Shares of major Indian IT companies fell sharply on Wednesday, tracking a heavy sell-off in US software stocks overnight. Companies such as Infosys, TCS, Wipro, Persistent Systems and Coforge saw their stocks drop by as much as 9% during the day.
Together, these five IT stocks wiped out nearly ₹2 lakh crore in market value within the first half of the trading session.
What triggered the sell-off: the trouble began in the US markets, where software and technology stocks came under intense pressure after Anthropic, a leading artificial intelligence company, launched a new set of AI-powered tools.
Anthropic introduced multiple new plug-ins for its AI assistant, Claude, that can independently carry out tasks such as document review, compliance checks and drafting legal briefs. These are activities that were earlier handled by software platforms.

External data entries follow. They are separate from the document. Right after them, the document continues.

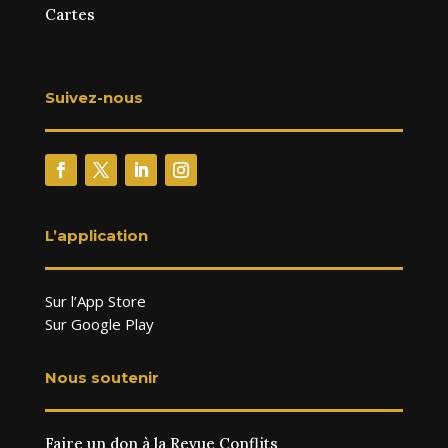
Cartes
Suivez-nous
L’application
Sur l’App Store
Sur Google Play
Nous soutenir
Faire un don à la Revue Conflits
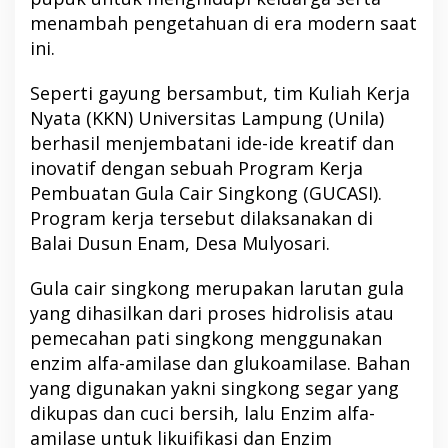
menambah pengetahuan di era modern saat
ini.
Seperti gayung bersambut, tim Kuliah Kerja
Nyata (KKN) Universitas Lampung (Unila)
berhasil menjembatani ide-ide kreatif dan
inovatif dengan sebuah Program Kerja
Pembuatan Gula Cair Singkong (GUCASI).
Program kerja tersebut dilaksanakan di
Balai Dusun Enam, Desa Mulyosari.
Gula cair singkong merupakan larutan gula
yang dihasilkan dari proses hidrolisis atau
pemecahan pati singkong menggunakan
enzim alfa-amilase dan glukoamilase. Bahan
yang digunakan yakni singkong segar yang
dikupas dan cuci bersih, lalu Enzim alfa-
amilase untuk likuifikasi dan Enzim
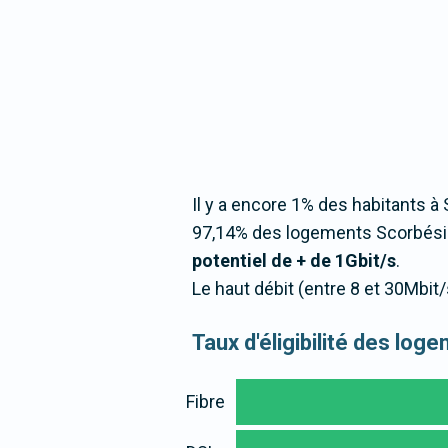
Il y a encore 1% des habitants à 
97,14% des logements Scorbésien
potentiel de + de 1Gbit/s
.
Le haut débit (entre 8 et 30Mbit
Taux d'éligibilité des lo
Fibre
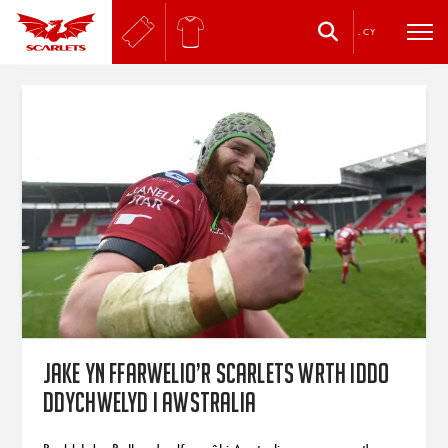
.
CY
Jake yn ffarwelio’r Scarlets wrth iddo
ddychwelyd i Awstralia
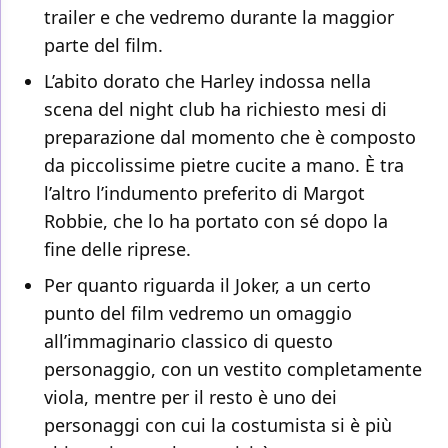
trailer e che vedremo durante la maggior
parte del film.
L’abito dorato che Harley indossa nella
scena del night club ha richiesto mesi di
preparazione dal momento che è composto
da piccolissime pietre cucite a mano. È tra
l’altro l’indumento preferito di Margot
Robbie, che lo ha portato con sé dopo la
fine delle riprese.
Per quanto riguarda il Joker, a un certo
punto del film vedremo un omaggio
all’immaginario classico di questo
personaggio, con un vestito completamente
viola, mentre per il resto è uno dei
personaggi con cui la costumista si è più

Indian IT firms earn a large part of their revenue by providing software services to US and global companies. They help build, manage and maintain systems used by banks, law firms, insurers and large enterprises.
Stocks of global software giants such as Salesforce, Adobe, ServiceNow, Workday and DocuSign also came under pressure, as Claude’s new tools can now perform tasks that earlier required these platforms.
Now what: this signals a shift in investor perception. Analysts now see traditional software and IT services as vulnerable to rapid AI-driven disruption.
The mood on Wall Street has turned sharply bearish, with one brokerage even calling the situation a “SaaSpocalypse” - a term used to describe widespread panic selling in software-as-a-service stocks.